# [PASSAGE FOR REVIEW]
Activists are pressing for more people to visit Liu Xia to increase the pressure on the government over her case. Rights activists in China and abroad have used Twitter to provide a detailed map to her apartment, which was created and published by the Hong Kong newspaper Mingpao.

The plight of Liu Xia and her husband echoes that of blind activist Chen Guangcheng and his family, who were imprisoned in their home after Chen exposed forced abortions in Shandong province.

Chen ultimately escaped and took refuge in the U.S. Embassy in Beijing before leaving China for the U.S. with his wife and children. Before his dramatic exit, scores of visitors tried to visit Chen in captivity, including actor Christian Bale, whose scuffle with plainclothes police was caught on video.

Some have tried to reach Liu Xia: In October, Reporters Without Borders released a short video of her, seen smoking in silhouette at her window, and said the difficulty in obtaining even that was “indicative of the isolation imposed on her and the danger to which anyone trying to approach her home is exposed.” In December, reporters from the Associated Press succeeded in reaching her while guards were away, and recorded her first interview in years.

“I really never imagined that after he won [the Nobel Peace Prize], I would not be able to leave my home. This is too absurd. I think Kafka could not have written anything more absurd and unbelievable than this,” a tearful and trembling Liu told the reporters.

# [DATASET SECTION]
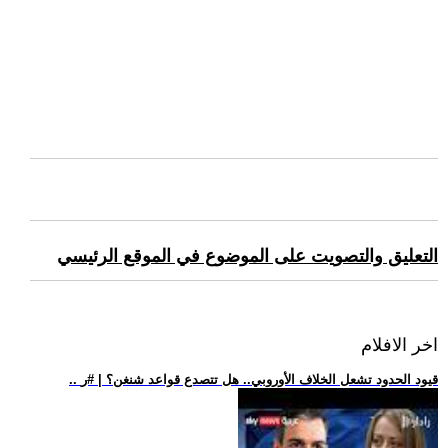
التعليق والتصويت على الموضوع في الموقع الرئيسي
اخر الافلام
.. قيود الحدود تشعل الخلاف الأوروبي.. هل تتصدع قواعد شنغن؟ | #ر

# [REQUIRED ACTION 1]
In the passage on Liu Xia, which newspaper created and published the map to her apartment?
# [REQUIRED ACTION 2]
Render this sentence from the passage on Liu Xia in Spanish: "Chen ultimately escaped and took refuge in the U.S. Embassy in Beijing before leaving China for the U.S. with his wife and children."
# [REQUIRED ACTION 3]
Write out the part of the passage on Liu Xia that opens with the words containing "Some have tried" and closes with "told the reporters.".
The lines given above are not needed for this work.

# [RESULT 1]
The Hong Kong newspaper Mingpao.

# [RESULT 2]
Chen finalmente escapó y se refugió en la Embajada de Estados Unidos en Pekín antes de salir de China rumbo a Estados Unidos con su esposa y sus hijos.

# [RESULT 3]
Some have tried to reach Liu Xia: In October, Reporters Without Borders released a short video of her, seen smoking in silhouette at her window, and said the difficulty in obtaining even that was “indicative of the isolation imposed on her and the danger to which anyone trying to approach her home is exposed.” In December, reporters from the Associated Press succeeded in reaching her while guards were away, and recorded her first interview in years.

“I really never imagined that after he won [the Nobel Peace Prize], I would not be able to leave my home. This is too absurd. I think Kafka could not have written anything more absurd and unbelievable than this,” a tearful and trembling Liu told the reporters.